If you’re dependent on Zillow for lead gen, it’s time to build resilient funnels, own your data, and beef up your referral and content engines, Josh Ries writes.

When Zillow was hit with an FTC lawsuit this week accusing it and Redfin of forming an illegal agreement to suppress competition in rental advertising, the real estate world took notice. This isn’t just another platform fight, it’s a stark reminder that when you rely on platforms you don’t control, a single regulation or lawsuit can upend your entire lead system.

I’ve seen this happen firsthand. Years ago, we built what looked like a nearly bulletproof lead generation engine on Facebook. We were getting consistent buyer and seller leads, scaling gradually, and everything looked to be trending upward. 

Then Facebook introduced the “housing category” restriction for ads (limiting demographic targeting for housing, employment and credit), and that system essentially became obsolete overnight. Suddenly, the ad levers we previously pulled no longer produced results. The platform rules changed, and our lead machine broke.

If you’re leaning heavily on Zillow, Redfin, Homes.com or any third-party platform as your primary lead source, this FTC suit should be your wake-up call. When you don’t own your lead system, your business is always one legal or regulatory change away from irrelevance.

The FTC lawsuit that should scare lead-dependent agents

The FTC claims that in exchange for $100 million, Zillow convinced Redfin to shutter competing ad efforts for multifamily properties and syndicate Zillow listings exclusively. 

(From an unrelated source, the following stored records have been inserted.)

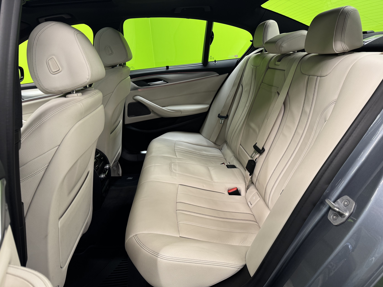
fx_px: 277
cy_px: 149
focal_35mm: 25
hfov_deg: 69.4
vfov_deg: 54.9
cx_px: 195
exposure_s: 1/50
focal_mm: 6.76
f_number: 1.78
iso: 160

Regulators say this violates federal antitrust law because it suppresses competition in rental advertising markets, something the agency has far more power to enforce against than a private complaint.

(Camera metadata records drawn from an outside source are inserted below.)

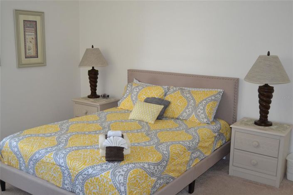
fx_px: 293
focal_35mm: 36
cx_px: 146
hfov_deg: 53.2
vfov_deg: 36.8
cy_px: 98
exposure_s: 1/60
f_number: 3.8
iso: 1000
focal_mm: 24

Zillow is no stranger to lawsuits; Compass sued it earlier this year over its “Zillow ban” policy, and CoStar has pursued copyright claims. But the difference here is governmental authority. The risk now is not just PR, but sweeping structural changes or forced divestitures.

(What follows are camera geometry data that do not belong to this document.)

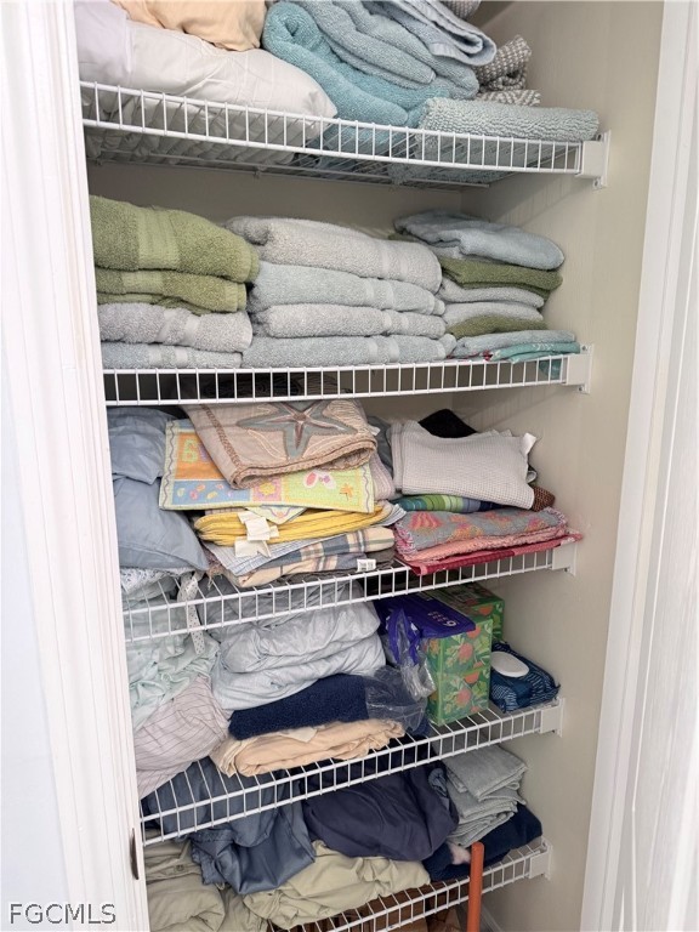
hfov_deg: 56.8
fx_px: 646
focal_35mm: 24
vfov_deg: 71.6
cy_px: 466
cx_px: 350
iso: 250
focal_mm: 6.76
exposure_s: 1/60
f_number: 1.78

That matters for agents. Zillow has positioned itself as a central lead marketplace. If the government forces changes, your referrals, visibility or lead acquisition from Zillow could be drastically altered or shut off (let’s face it, this is a long shot). If your pipeline is built on renting traffic from Zillow, you’re vulnerable.

Why 1 regulation change can obliterate a lead system

Let’s return to the Facebook analogy. We had audiences, lookalikes and behavioral targeting, all working. Then the housing ad rules rolled out. Once restrictions on targeting for “housing, credit or employment” went into effect, those lookalike/interest models lost power. Performance tanked. A lead system built on “machines you don’t own” can vanish when rules change.

Platforms like Zillow or Redfin function similarly. You get exposure, but not ownership. You don’t control distribution, data or rules. When regulators or executives change policies or get pushed by legal pressure, those lead pipelines can vanish or shift in ways you can’t predict or control.

That’s the core lesson: Leverage platforms — don’t become dependent on them.

What you must do now: Build lead systems you control

Here are key pivots to make so your lead gen is resilient, not fragile:

  • Own your funnel, not just leads: Collect leads through your website, landing pages or direct ads you control. Own the data, the nurture path, the messaging.
  • Diversify: Don’t rely solely on one platform. Use a mix of Google Ads, SEO organic content, referrals and community engagement. If one shifts, you still have others.
  • Make your content a lead magnet: Use local, niche content (neighborhood recaps, trend insights, buyer/seller education) to pull people in rather than waiting for portal traffic.
  • Retarget strategically: Once someone engages, re-engage them via your own channels (email, SMS, direct ads) instead of waiting for Zillow to resurface you.
  • Track cost to close, not just cost to lead: Platform rule changes shift lead quality. ROI makes the difference clear.
  • Stay agile: Monitor regulatory shifts, portal policies and platform changes. Be ready to pivot when needed.

Don’t wait for the next headline

The FTC lawsuit is a headline today. When the dust settles, Zillow and Redfin may defend, settle or shift. But the greater cost isn’t in the litigation; it’s in what it reveals: You don’t own these platforms.

I’ve lived through a system collapse before. When the rules change, you don’t graduate with immunity. Only systems you build and control survive.

So if your lead engine relies on Zillow or another portal, treat this like your wake-up call. Build resilient funnels. Own your data. Beef up your referral and content engines. Because the day the platform changes the rules, you want your business still standing.